Cordova Mons is a middle member of the Carcassone mountain range (i.e. Carcassone Montes). From west to east, it is the fifth component of Carcassone Montes. Like its parent mountain range, Cordova Mons lies exactly on Iapetus' equator and at the transition zone between the bright and dark sides of Iapetus. Thanks to its peculiar location and the white ice covering its peak, Cordova Mons appears as a bright spot on the moon glistening in sunlight, standing out in contrast to the dark surrounding terrain when viewed from space.

To the west of Cordova Mons lies the crater Eudropin and the bright hemisphere of Iapetus, while to its east lie the craters Basile, Torleu, Priamon, and Matthay along with the rest of Iapetus's dark side, known as Cassini Regio.

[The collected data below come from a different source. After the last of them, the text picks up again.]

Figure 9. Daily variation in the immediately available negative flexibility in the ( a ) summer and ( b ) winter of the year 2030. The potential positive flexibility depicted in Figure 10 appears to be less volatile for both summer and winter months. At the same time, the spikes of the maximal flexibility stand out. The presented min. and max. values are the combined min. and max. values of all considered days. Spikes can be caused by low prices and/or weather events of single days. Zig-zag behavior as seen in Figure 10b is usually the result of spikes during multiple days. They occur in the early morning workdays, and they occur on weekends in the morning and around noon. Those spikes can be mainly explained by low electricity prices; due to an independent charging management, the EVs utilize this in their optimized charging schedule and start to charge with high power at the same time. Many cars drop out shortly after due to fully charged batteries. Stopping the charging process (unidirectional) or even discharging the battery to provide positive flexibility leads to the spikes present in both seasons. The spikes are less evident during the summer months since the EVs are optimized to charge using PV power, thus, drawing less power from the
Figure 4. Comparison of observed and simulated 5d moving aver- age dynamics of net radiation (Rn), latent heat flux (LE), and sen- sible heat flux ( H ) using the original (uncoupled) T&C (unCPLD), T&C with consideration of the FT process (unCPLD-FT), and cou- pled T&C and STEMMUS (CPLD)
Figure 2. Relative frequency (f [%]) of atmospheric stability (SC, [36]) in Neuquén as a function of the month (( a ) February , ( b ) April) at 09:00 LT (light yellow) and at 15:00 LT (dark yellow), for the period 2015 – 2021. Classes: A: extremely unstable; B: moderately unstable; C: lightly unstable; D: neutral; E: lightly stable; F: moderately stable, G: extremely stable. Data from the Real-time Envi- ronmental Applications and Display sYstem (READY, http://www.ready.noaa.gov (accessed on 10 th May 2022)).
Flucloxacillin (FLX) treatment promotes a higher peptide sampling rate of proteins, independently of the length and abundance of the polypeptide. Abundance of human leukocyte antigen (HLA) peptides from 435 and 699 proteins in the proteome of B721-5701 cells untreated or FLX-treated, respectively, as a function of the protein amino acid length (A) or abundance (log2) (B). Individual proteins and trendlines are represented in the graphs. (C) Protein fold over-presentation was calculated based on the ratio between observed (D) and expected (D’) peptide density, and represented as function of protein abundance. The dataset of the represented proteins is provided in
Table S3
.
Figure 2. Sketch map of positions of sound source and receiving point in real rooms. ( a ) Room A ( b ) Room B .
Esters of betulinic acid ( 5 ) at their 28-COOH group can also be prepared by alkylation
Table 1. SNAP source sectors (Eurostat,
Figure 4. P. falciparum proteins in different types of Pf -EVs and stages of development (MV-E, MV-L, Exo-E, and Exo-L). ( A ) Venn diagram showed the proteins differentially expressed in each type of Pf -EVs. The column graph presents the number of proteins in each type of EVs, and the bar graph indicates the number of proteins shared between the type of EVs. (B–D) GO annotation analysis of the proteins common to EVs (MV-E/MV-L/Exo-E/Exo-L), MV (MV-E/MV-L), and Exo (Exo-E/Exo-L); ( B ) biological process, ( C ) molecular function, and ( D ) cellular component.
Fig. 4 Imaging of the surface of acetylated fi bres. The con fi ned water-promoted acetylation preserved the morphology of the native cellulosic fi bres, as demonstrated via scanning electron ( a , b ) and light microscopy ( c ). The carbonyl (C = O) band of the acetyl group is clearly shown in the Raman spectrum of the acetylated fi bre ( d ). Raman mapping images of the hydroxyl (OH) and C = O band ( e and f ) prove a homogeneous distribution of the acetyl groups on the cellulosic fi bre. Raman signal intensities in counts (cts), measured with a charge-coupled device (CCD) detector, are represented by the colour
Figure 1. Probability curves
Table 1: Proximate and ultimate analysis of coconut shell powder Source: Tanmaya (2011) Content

To the south lies the crater Timozel.

In the past, Cordova Mons, together with its parent mountain range, Carcassone Montes, was once considered part of the Voyager Mountains, the informal name for Iapetus's equatorial ridge. Today, both features have been given their own formal names.

== Origin and natural history ==
Like the rest of Iapetus's enormous equatorial ridge, the origin of Cordova Mons and its parent range, Carcassone Montes, remains unknown. One key clue to their formation is the heavy cratering observed across the ridge, indicating that Cordova Mons and all other surrounding structures are extremely ancient.

Several hypotheses have been proposed to explain this feature, but none fully account for all its characteristics. Some suggest that Cordova Mons and the ridge are remnants of Iapetus's earlier oblate shape, formed when the moon rotated more rapidly. Others propose that they resulted from the collapse of a former ring system, or from the upwelling of icy material from the moon's interior.

== Exploration ==
During Cassini's very close flyby of Iapetus in September 2007, at a minimum distance of 1,227 km, the probe was able to resolve details as small as 55 m per pixel on Cordova Mons. The images captured during this flyby remain the clearest available of any part of Iapetus to date.

As of 2026, there are no approved future missions to Iapetus.